(PROBLEM TO WORK ON): Copy all of the material below line for line, keeping every word, number, and punctuation mark unchanged.

####################

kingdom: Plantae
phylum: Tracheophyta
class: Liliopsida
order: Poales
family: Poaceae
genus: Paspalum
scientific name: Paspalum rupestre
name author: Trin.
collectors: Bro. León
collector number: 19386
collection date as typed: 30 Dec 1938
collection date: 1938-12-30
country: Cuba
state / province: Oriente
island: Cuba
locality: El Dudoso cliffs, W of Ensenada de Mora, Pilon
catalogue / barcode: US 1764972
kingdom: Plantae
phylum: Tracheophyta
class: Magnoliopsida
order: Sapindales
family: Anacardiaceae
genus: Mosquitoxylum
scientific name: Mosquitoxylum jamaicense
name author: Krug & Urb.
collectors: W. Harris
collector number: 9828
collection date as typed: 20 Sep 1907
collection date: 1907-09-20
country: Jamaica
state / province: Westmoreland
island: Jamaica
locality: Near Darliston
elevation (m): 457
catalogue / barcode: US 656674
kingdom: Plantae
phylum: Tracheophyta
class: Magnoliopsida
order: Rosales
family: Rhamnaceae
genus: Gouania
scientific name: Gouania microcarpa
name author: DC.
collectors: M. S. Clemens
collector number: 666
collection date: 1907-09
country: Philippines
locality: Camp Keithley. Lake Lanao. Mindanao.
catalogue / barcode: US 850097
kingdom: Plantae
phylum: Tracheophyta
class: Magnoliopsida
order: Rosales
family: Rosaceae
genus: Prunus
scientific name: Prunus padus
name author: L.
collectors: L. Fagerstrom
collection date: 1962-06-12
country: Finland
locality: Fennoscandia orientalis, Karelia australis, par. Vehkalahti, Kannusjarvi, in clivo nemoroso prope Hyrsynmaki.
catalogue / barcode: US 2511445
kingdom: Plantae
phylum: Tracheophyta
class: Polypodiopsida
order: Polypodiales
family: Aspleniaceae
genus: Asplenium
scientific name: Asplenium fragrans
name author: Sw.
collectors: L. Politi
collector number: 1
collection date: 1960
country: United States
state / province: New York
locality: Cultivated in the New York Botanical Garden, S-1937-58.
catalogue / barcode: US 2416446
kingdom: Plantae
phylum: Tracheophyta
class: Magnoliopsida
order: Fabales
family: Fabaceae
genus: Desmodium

####################

(OUTPUT OF THE TASK):
kingdom: Plantae
phylum: Tracheophyta
class: Liliopsida
order: Poales
family: Poaceae
genus: Paspalum
scientific name: Paspalum rupestre
name author: Trin.
collectors: Bro. León
collector number: 19386
collection date as typed: 30 Dec 1938
collection date: 1938-12-30
country: Cuba
state / province: Oriente
island: Cuba
locality: El Dudoso cliffs, W of Ensenada de Mora, Pilon
catalogue / barcode: US 1764972
kingdom: Plantae
phylum: Tracheophyta
class: Magnoliopsida
order: Sapindales
family: Anacardiaceae
genus: Mosquitoxylum
scientific name: Mosquitoxylum jamaicense
name author: Krug & Urb.
collectors: W. Harris
collector number: 9828
collection date as typed: 20 Sep 1907
collection date: 1907-09-20
country: Jamaica
state / province: Westmoreland
island: Jamaica
locality: Near Darliston
elevation (m): 457
catalogue / barcode: US 656674
kingdom: Plantae
phylum: Tracheophyta
class: Magnoliopsida
order: Rosales
family: Rhamnaceae
genus: Gouania
scientific name: Gouania microcarpa
name author: DC.
collectors: M. S. Clemens
collector number: 666
collection date: 1907-09
country: Philippines
locality: Camp Keithley. Lake Lanao. Mindanao.
catalogue / barcode: US 850097
kingdom: Plantae
phylum: Tracheophyta
class: Magnoliopsida
order: Rosales
family: Rosaceae
genus: Prunus
scientific name: Prunus padus
name author: L.
collectors: L. Fagerstrom
collection date: 1962-06-12
country: Finland
locality: Fennoscandia orientalis, Karelia australis, par. Vehkalahti, Kannusjarvi, in clivo nemoroso prope Hyrsynmaki.
catalogue / barcode: US 2511445
kingdom: Plantae
phylum: Tracheophyta
class: Polypodiopsida
order: Polypodiales
family: Aspleniaceae
genus: Asplenium
scientific name: Asplenium fragrans
name author: Sw.
collectors: L. Politi
collector number: 1
collection date: 1960
country: United States
state / province: New York
locality: Cultivated in the New York Botanical Garden, S-1937-58.
catalogue / barcode: US 2416446
kingdom: Plantae
phylum: Tracheophyta
class: Magnoliopsida
order: Fabales
family: Fabaceae
genus: Desmodium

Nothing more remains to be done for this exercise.